PROBLEM REQUIREMENTS: Read through the entries below and copy each line where "driver" turns up.
+ + +
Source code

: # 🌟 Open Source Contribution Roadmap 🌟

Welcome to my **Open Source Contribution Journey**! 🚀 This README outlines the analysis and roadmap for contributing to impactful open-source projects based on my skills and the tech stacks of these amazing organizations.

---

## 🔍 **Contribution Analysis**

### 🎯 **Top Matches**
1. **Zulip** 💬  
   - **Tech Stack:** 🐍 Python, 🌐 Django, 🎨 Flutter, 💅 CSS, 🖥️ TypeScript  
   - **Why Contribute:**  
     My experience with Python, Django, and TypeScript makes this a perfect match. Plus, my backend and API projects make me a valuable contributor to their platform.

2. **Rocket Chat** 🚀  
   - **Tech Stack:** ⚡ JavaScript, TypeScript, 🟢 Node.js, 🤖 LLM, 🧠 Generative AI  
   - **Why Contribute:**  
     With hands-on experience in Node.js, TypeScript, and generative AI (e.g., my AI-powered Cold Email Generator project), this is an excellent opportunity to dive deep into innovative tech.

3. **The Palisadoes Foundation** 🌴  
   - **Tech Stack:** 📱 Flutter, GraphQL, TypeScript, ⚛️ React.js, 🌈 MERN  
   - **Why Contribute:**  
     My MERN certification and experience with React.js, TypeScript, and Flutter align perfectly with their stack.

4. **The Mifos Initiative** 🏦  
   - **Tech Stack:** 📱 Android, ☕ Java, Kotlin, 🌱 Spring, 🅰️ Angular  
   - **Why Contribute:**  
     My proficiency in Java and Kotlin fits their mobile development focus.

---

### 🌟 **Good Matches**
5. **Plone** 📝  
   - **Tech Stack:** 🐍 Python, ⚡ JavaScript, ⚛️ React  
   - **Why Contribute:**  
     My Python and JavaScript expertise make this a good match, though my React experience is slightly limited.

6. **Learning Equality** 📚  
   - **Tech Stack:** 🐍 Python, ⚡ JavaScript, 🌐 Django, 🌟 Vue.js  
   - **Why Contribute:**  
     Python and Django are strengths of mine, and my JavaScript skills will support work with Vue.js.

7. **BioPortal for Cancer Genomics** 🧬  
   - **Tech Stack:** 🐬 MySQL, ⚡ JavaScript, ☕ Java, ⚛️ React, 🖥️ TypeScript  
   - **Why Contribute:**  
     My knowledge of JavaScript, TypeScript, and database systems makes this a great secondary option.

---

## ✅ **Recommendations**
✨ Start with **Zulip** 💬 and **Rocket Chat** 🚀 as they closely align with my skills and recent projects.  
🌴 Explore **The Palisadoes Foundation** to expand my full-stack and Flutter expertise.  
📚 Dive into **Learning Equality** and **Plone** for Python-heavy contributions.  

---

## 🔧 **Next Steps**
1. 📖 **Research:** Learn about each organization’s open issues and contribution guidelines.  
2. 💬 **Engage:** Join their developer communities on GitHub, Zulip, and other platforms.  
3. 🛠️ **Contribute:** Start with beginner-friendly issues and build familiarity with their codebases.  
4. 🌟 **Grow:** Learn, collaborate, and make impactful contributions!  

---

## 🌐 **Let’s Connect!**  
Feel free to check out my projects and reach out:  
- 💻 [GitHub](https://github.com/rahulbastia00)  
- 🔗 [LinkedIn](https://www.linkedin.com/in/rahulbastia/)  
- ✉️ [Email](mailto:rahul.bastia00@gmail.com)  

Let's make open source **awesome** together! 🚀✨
+ + +
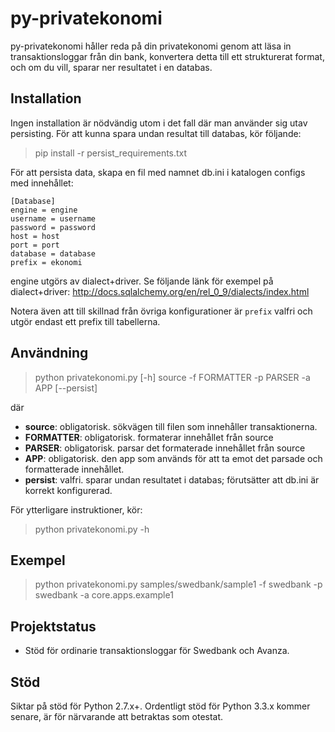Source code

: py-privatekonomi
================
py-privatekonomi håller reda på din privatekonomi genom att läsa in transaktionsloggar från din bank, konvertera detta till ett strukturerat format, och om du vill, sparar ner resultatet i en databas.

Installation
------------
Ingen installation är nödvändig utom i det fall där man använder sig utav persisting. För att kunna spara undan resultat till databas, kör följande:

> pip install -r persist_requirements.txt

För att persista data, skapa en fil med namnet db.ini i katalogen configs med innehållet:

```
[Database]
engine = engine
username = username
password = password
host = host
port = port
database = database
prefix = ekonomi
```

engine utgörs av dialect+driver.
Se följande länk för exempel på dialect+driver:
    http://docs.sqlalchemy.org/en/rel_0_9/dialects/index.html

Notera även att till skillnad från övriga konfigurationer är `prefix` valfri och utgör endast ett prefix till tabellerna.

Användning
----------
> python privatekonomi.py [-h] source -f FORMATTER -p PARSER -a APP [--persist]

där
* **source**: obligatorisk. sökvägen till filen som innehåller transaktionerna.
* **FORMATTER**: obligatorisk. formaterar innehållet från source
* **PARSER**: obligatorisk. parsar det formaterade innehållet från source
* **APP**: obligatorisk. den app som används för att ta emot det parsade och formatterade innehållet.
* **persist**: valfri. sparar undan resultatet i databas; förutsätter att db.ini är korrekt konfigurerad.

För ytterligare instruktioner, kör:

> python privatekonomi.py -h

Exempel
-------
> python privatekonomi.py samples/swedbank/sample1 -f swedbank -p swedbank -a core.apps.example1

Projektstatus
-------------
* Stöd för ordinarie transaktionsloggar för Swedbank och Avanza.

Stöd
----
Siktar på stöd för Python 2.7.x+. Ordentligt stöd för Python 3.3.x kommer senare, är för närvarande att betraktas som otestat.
+ + +
EXERCISE RESULT:
engine utgörs av dialect+driver.
Se följande länk för exempel på dialect+driver:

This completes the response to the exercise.